A reforma da Lei Rouanet dominou os debates do primeiro Seminário de Gestão de Instituições, realizado pelo Ministério da Cultura (MinC. O encontro propôs a análise dos modelos vigentes e a discussão novas formas de gestão para a cultura brasileira. De acordo com os gestores, o modelo brasileiro de incentivo à cultura está esgotado e é preciso encontrar novas formas de financiar a atividade cultural no país.

"Devemos buscar soluções mais dinâmicas para sairmos desse modelo já existente", propôs o secretário executivo do MinC, Alfredo Manevy. Para ele, a política de incentivo chegou a um limite a partir do qual é necessário um planejamento estratégico para que suas ações sejam efetivamente aproveitadas pela população. ?Esse encontro propiciou discussões promissoras sobre políticas públicas e tornou-se um embrião para articularmos os próximos fóruns. Para isso, precisamos definir qual será o papel de cada um de nós dentro deste contexto. Constatamos que o campo cultural é bastante heterogêneo e cabe ao Ministério da Cultura liderar um debate com a sociedade sobre uma agenda estratégica para gestão da cultura", acrescentou.

O economista e ex-ministro da Fazenda Luiz Carlos Bresser Pereira criticou a gestão da cultura no Brasil atualmente, na qual o Estado é o financiador, mas as decisões de como os recurso serão aplicados são tomadas pela iniciativa privada, e sentenciou: "É preciso mudar o modelo brasileiro de incentivo". Bresser explicou que, na Europa, em geral, o Estado financia a cultura e toma as decisões, enquanto nos Estados Unidos, a iniciativa privada financia e decide tudo. O ex-ministro considerou positiva a realização do Seminário. "Essa reunião de administradores e gestores culturais dá mais legitimidade às políticas públicas dessa comunidade, prova que existe uma economia de cultura e, mais que isso, que existe política de cultura no Brasil", avaliou.

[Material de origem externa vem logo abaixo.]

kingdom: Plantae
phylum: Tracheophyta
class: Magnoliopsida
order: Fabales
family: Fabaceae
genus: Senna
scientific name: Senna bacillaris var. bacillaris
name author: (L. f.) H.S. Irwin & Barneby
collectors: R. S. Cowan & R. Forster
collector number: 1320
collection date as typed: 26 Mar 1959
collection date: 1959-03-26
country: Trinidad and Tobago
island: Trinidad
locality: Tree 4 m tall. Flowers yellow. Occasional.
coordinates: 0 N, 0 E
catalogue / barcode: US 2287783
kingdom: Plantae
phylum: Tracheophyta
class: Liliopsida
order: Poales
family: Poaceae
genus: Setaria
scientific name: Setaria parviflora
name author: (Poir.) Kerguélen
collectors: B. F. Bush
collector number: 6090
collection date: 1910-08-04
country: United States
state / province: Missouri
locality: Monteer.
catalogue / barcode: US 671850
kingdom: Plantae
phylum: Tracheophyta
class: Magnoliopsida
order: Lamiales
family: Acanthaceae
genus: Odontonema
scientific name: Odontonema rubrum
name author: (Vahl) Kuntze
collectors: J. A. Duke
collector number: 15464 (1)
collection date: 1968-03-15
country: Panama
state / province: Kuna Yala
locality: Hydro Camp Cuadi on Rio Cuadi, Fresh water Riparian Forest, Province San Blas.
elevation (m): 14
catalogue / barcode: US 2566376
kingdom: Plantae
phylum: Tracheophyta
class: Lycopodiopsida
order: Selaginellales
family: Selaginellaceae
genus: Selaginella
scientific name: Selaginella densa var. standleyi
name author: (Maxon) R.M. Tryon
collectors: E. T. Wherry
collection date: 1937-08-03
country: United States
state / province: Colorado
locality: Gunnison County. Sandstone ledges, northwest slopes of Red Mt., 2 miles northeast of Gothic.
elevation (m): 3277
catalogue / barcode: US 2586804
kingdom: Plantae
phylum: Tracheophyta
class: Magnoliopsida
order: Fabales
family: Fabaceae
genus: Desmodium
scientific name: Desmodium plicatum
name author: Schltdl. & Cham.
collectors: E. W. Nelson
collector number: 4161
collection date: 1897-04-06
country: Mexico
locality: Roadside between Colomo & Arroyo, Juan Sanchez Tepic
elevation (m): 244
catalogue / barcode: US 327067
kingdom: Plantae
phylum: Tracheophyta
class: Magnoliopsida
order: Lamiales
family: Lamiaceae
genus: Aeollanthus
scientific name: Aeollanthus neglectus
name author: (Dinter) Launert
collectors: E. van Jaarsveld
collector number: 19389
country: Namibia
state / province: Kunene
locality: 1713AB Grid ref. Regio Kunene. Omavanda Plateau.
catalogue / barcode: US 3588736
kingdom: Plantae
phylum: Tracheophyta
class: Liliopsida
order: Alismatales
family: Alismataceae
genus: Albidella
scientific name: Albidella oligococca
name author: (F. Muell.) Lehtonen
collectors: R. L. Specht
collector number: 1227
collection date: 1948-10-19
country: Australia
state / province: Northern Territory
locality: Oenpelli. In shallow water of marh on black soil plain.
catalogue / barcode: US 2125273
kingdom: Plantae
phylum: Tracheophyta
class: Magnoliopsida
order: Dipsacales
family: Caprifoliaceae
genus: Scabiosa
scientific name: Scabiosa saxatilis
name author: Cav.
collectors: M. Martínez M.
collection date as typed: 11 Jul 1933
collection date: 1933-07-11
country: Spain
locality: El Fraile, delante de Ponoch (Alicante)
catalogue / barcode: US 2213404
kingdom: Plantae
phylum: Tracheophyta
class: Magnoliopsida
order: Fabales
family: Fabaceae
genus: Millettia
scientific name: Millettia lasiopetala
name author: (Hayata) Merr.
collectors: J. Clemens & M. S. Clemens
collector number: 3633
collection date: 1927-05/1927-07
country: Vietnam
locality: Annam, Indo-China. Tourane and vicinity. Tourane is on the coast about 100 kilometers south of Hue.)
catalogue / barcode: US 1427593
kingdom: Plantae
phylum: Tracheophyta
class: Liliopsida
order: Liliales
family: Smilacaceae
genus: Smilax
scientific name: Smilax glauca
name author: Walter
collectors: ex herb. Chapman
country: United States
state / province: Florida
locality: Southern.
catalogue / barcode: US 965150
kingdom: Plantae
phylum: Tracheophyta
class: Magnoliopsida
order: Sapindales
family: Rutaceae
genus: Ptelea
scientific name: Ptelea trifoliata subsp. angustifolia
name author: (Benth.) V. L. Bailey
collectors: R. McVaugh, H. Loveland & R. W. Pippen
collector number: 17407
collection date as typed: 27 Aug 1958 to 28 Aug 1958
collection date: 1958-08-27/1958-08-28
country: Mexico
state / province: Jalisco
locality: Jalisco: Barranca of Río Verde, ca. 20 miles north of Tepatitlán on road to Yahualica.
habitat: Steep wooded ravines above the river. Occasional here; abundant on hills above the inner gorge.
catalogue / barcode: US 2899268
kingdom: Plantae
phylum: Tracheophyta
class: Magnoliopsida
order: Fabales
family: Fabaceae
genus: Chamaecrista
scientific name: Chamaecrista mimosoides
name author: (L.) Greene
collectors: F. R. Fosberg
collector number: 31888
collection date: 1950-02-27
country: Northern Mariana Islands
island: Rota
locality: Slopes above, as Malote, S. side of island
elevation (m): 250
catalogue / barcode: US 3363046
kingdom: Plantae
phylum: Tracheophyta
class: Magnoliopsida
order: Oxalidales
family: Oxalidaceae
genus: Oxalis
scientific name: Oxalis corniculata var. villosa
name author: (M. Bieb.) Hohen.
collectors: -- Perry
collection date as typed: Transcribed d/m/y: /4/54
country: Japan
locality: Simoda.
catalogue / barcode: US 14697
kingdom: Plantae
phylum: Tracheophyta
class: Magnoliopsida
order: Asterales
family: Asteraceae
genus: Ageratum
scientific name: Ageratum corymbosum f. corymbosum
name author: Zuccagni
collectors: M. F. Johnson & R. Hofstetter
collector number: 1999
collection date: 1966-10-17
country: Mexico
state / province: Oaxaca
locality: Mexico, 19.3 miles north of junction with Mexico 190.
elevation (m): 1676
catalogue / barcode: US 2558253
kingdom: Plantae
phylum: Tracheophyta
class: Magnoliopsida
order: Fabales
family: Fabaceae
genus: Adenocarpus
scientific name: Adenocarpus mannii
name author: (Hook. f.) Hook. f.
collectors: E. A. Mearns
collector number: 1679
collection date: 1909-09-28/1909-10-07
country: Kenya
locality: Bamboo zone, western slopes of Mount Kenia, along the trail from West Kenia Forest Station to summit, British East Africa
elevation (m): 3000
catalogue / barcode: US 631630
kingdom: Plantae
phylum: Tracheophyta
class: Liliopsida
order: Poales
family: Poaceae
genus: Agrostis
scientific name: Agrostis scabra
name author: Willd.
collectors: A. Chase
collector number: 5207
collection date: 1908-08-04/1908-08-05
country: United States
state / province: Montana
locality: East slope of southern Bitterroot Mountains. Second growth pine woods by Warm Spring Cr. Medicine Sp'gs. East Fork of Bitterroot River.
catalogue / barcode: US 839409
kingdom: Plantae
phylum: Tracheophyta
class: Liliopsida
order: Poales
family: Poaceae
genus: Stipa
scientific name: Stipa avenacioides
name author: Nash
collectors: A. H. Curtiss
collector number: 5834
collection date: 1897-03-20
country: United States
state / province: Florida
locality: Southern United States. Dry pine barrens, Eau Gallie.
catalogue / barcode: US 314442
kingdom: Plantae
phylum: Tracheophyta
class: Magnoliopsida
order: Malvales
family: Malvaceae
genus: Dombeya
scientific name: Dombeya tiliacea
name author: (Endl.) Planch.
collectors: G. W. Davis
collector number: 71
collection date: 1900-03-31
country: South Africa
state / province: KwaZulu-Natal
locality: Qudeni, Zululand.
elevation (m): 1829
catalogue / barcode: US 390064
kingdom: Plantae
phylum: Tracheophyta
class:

O secretário municipal de Cultura de São Paulo, Carlos Augusto Calil, acredita que "é preciso avançar nas gestões de cultura e ter diferentes modelos para cultura, esporte, saúde, educação e demais pastas". O secretário reiterou a necessidade de realizar uma revisão nas leis de renúncia, para corrigir algumas distorções. "Instituições que levam nomes de empresas, por exemplo, não deveriam receber recursos governamentais", argumentou. Calil defendeu ainda que as ações de incentivo à cultura não devem repetir fórmulas, mas serem complementares entre si, como ocorre nos Pontos de Cultura.